The mournful sound of Scottish bagpipes signified important times of transition for Chaplain Lydia Jackson.  Pipers played for funerals, the crowning of kings and inaugurations of governors, the changing of the seasons and the dedications of spiritual houses of worship.  Pipers filled hearts with courage for the facing of whatever challenge lay ahead.

            Lydia was not the daughter she would have liked to be. She was not the mother she had hoped to be.  She certainly wasn’t the wife she thought she’d be. And now she must return to being the chaplain she ought to be. 

            It had been fifteen years since she left for seminary and a dozen years since her return. The time had been full of lessons. Lydia had learned a great deal about grief, more than a passing knowledge of chronic mental illness, a good deal about the stages of life and the stages of faith, something about living with the unknowable, and a little bit about herself.

            “I am who I am,” she sighed.

            The Presence smiled.

            Lydia could hear the faint strains of Amazing Grace as she went to sleep.

            The chaplain had used up all her leave to attend to her mother’s illness and death, so to work she must return.
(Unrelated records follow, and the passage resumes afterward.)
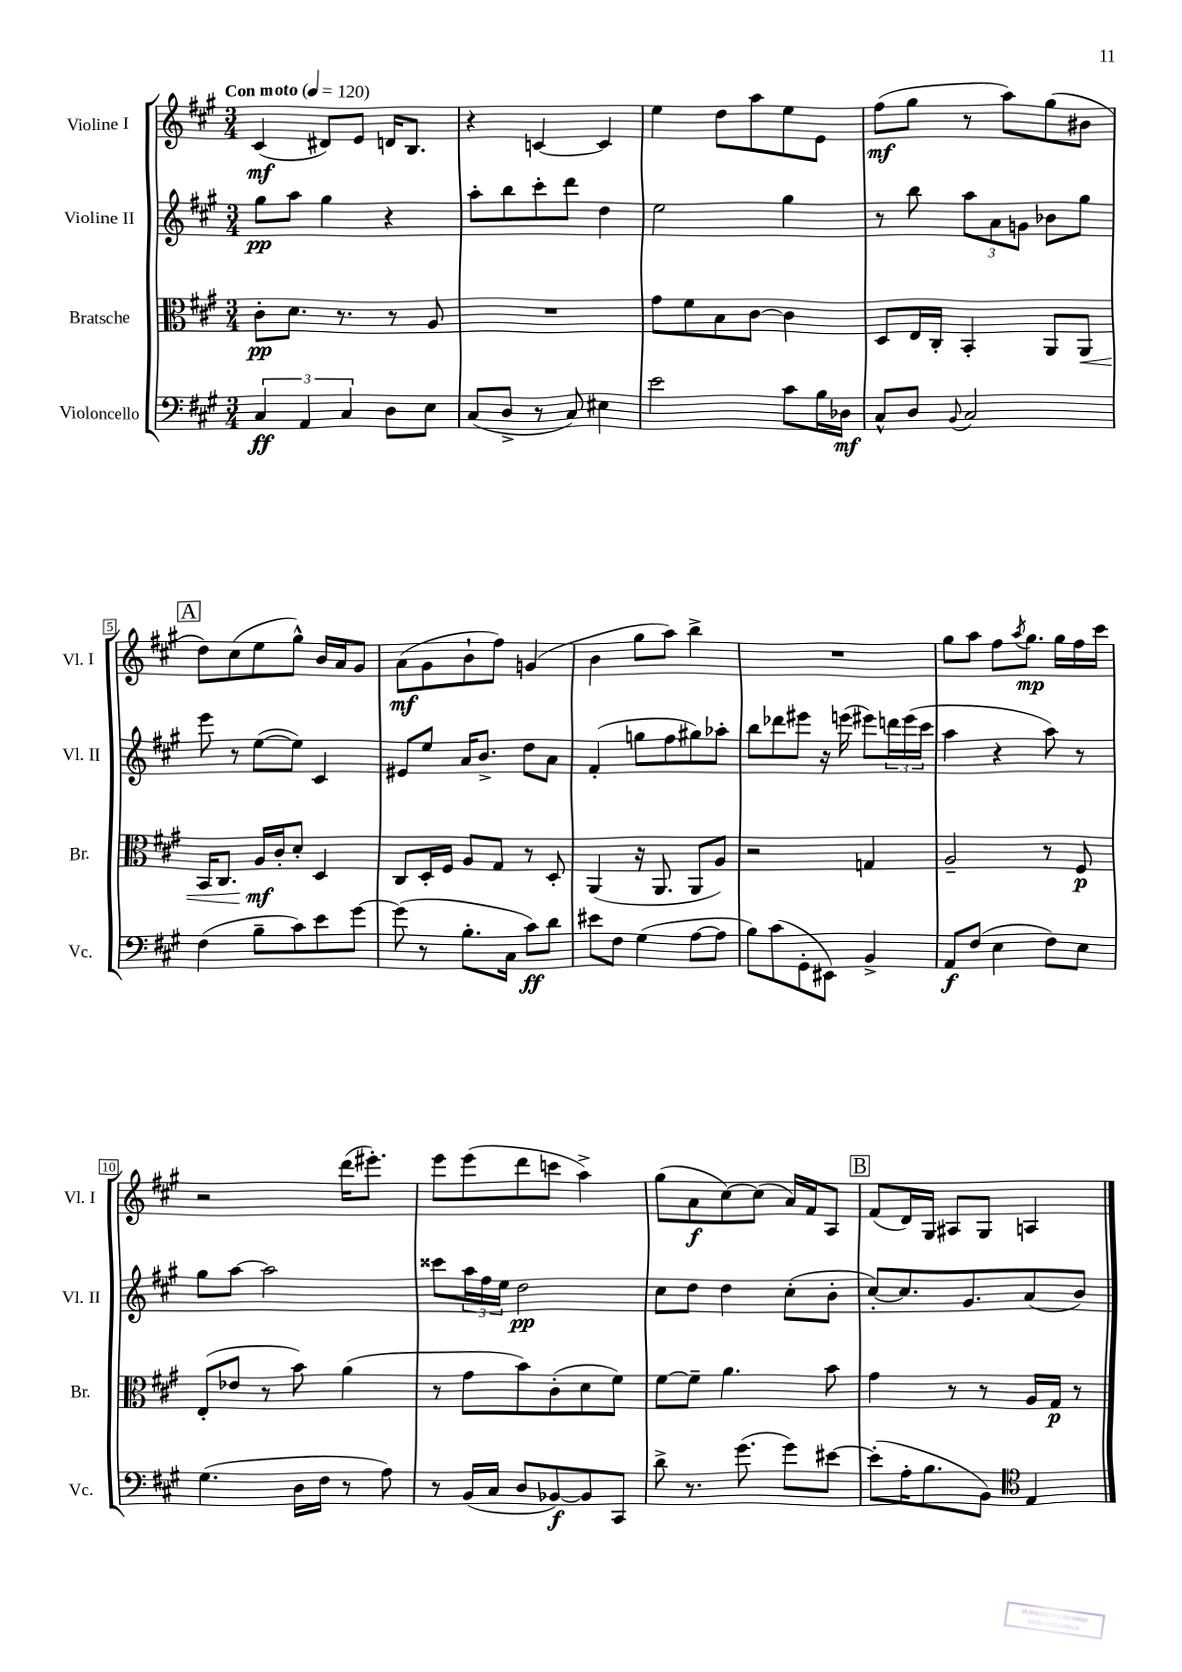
<<
\new StaffGroup <<
\new Staff = "s0" \with { instrumentName = "Violine I" shortInstrumentName = "Vl. I" } {
    \clef treble \key a \major \numericTimeSignature \time 3/4 \tempo "Con moto" 4 = 120
    cis'4\mf( dis'8) e'8 d'16 b8. |
    r4 c'4~ c'4 |
    e''4 d''8 a''8 e''8 e'8 |
    fis''8\mf( gis''8 r8 a''8) gis''8( bis'8 |
    \mark \markup { \box "A" } d''8) cis''8( e''8 gis''8-^) b'16 a'16 gis'8 |
    a'8\mf( gis'8 b'8-! fis''8) g'4( |
    b'4 gis''8 a''8) b''4-> |
    R2. |
    gis''8 a''8 fis''8 \acciaccatura { a''8 } gis''8.\mp gis''16 fis''16 cis'''16 |
    r2 d'''16( eis'''8.-.) |
    e'''8 e'''8( d'''8 c'''8 a''4->) |
    gis''8( a'8\f cis''8~) cis''8( a'16) fis'16 a8 |
    \mark \markup { \box "B" } fis'8( d'16) gis16 ais8 gis8 a4 \bar "|." |
}
\new Staff = "s1" \with { instrumentName = "Violine II" shortInstrumentName = "Vl. II" } {
    \clef treble \key a \major \numericTimeSignature \time 3/4
    gis''8\pp a''8 gis''4 r4 |
    a''8-. b''8 cis'''8-. d'''8 d''4 |
    e''2 gis''4 |
    r8 b''8 \tuplet 3/2 { a''8 a'8 g'8 } bes'8 gis''8 |
    \mark \markup { \box "A" } e'''8 r8 e''8~( e''8) cis'4 |
    eis'8 e''8 a'16 b'8.-> d''8 a'8 |
    fis'4-.( g''8 fis''8 gis''8) aes''8-. |
    b''8 des'''8 eis'''8 r16 e'''16( eis'''8) \tuplet 3/2 { d'''16 eis'''16( cis'''16 } |
    a''4 r4 a''8) r8 |
    gis''8 a''8~ a''2 |
    cisis'''8 \tuplet 3/2 { a''16 fis''16 e''16 } d''2\pp |
    cis''8 d''8 d''4 cis''8-.( b'8-. |
    \mark \markup { \box "B" } cis''8~-.) cis''8. gis'8. a'8( b'8) \bar "|." |
}
\new Staff = "s2" \with { instrumentName = "Bratsche" shortInstrumentName = "Br." } {
    \clef alto \key a \major \numericTimeSignature \time 3/4
    cis'8-.\pp d'8. r8. r8 a8 |
    R2. |
    gis'8 fis'8 b8 cis'8~ cis'4 |
    d8 e16 cis16-. b,4-. a,8 a,8\< |
    \mark \markup { \box "A" } b,16 cis8. a16\mf\! cis'16-. d'8-. d4 |
    cis8 d16-. fis16 a8 gis8 r8 d8-. |
    a,4( r16 a,8. a,8 a8) |
    r2 g4 |
    a2-- r8 fis8\p |
    e8-.( ees'8 r8 b'8) a'4( |
    r8 gis'8 b'8) cis'8-.( d'8 fis'8) |
    fis'8~ fis'8-- a'4. b'8 |
    \mark \markup { \box "B" } gis'4 r8 r8 a16 gis16\p r8 \bar "|." |
}
\new Staff = "s3" \with { instrumentName = "Violoncello" shortInstrumentName = "Vc." } {
    \clef bass \key a \major \numericTimeSignature \time 3/4
    \tuplet 3/2 { cis4\ff a,4 cis4 } d8 e8 |
    cis8( d8-> r8 cis8) eis4 |
    e'2 cis'8 b16 des16\mf |
    cis8-^ d8 \appoggiatura { b,8 } cis2 |
    \mark \markup { \box "A" } fis4( b8-- cis'8) e'8 gis'8~ |
    gis'8( r8 b8.-. cis16 cis'8\ff) d'8 |
    eis'8 fis8 gis4( a8~ a8 |
    b8) cis'8( gis,8-. eis,8) b,4-> |
    a,8\f fis8( e4 fis8) e8 |
    gis4.( d16 fis16 r8 a8) |
    r8 b,16( cis16 d8 bes,8~\f) bes,8 cis,8 |
    d'8-> r8. gis'8.( gis'8) eis'8~ |
    \mark \markup { \box "B" } eis'8-.( a16-. b8. b,8) \clef tenor e4 \bar "|." |
}
>>
>>
\layout { \context { \Score \override BarNumber.stencil = #(make-stencil-boxer 0.1 0.3 ly:text-interface::print) } }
When she got to the hospital, confusion reigned.  The nurses were angrier than ever.  There was talk of a full-fledged strike. Management meetings and action plans and loyalty tests were the order of the day.

            Someone had heard Lydia say weeks ago that her background as a labor organizer would not allow her to cross a picket line. It was like a religious tenet, she explained.  A delegation of management representatives came to interview her.
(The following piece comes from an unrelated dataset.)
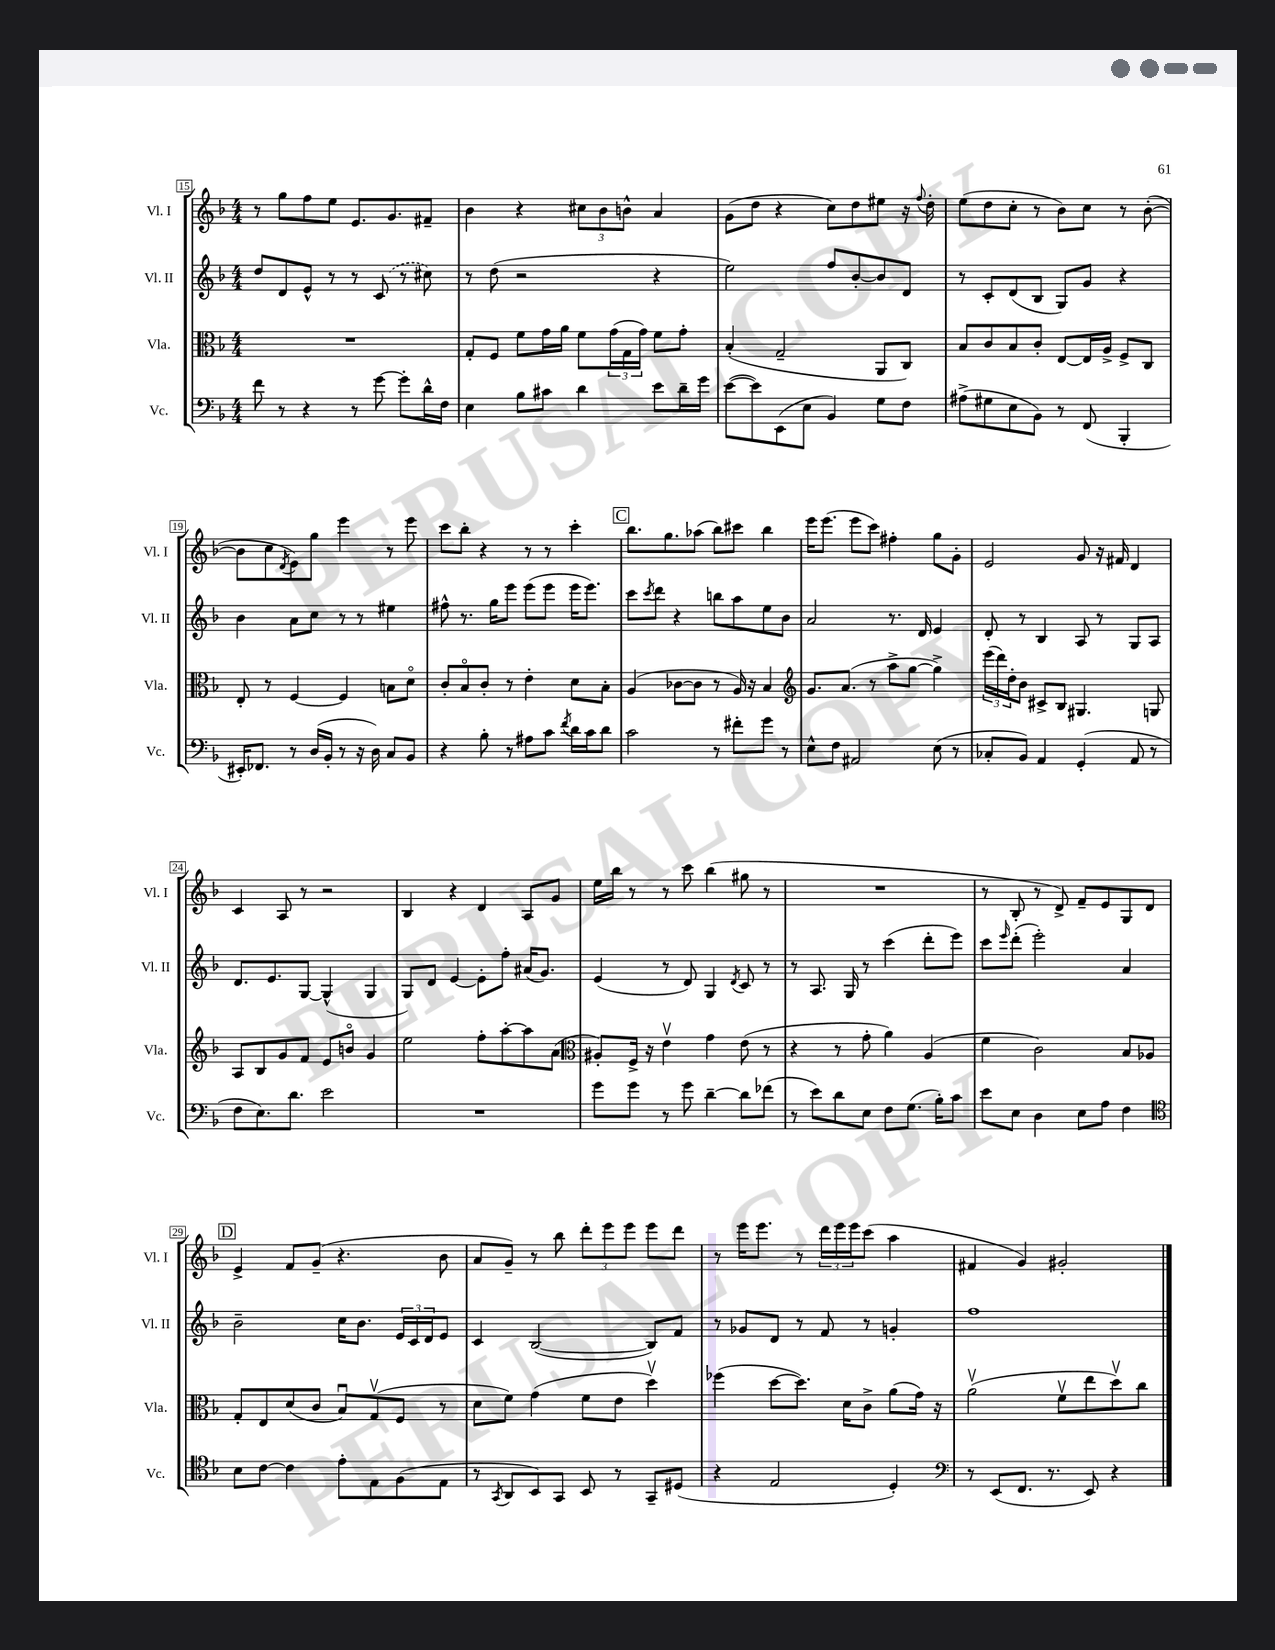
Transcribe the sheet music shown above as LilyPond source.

            “It’s true,” she said.  “If there is a strike, I will not cross the picket line.”  Lydia was banned from all meetings and her computer’s in-house intranet was turned off.

            If the nurses did strike, their jobs would ultimately be protected by federal law.  If Lydia chose not to cross the picket line, her job was history.

            Well, here you go, grinned the Presence.  You said you weren’t much of an institution person.  You’re about to escape—to follow that mythical, magical creature called Life Purpose.

            “Can a Life Purpose keep changing?”

            It changes if you keep growing.

            Which side are you on?” Lydia asked.

            You mean between the nurses and the hospital?  In these matters, I don’t pick sides.  But I encourage you to. It’s a values clarification exercise, the Presence explained.  No one will be injured and no one is going to die, but some important issues are at stake. Everyone will have a clearer idea of who they really are as a person when it’s all over.

            When I walk out of here, I can’t walk back in,” Lydia said.

                        That’s right.

            “I’ve learned much about life, working here at the hospital.”

            And you’ve done good work.  You followed the magic when you left for seminary.  It’s time to follow the magic again.

            “I’ve said I wanted to help people through transitions.”

                        Now you must make a transition of your own.

            “It’s not just time clocks and managed care, you know.  It’s me.  I hurt so much when there is nothing I can do to change what seems destined to be. I feel so badly when I can’t be with everyone whenever and wherever they need me.”

                        Leave that to me.  You are human. 

            How will I make a living? Support my children?”

                        I will provide.

            “The other chaplains are staying inside.”

                        More nurses will be outside.

            “The supervisor said I should hang out with nurses; find out what they’re up to.”

                        Yep. You’ll be an inspiration.

            “Can I have bagpipes?”


            On the day of the strike, Lydia drove to the hospital, parked, walked across the street and joined the picket line. The bagpipers were already there.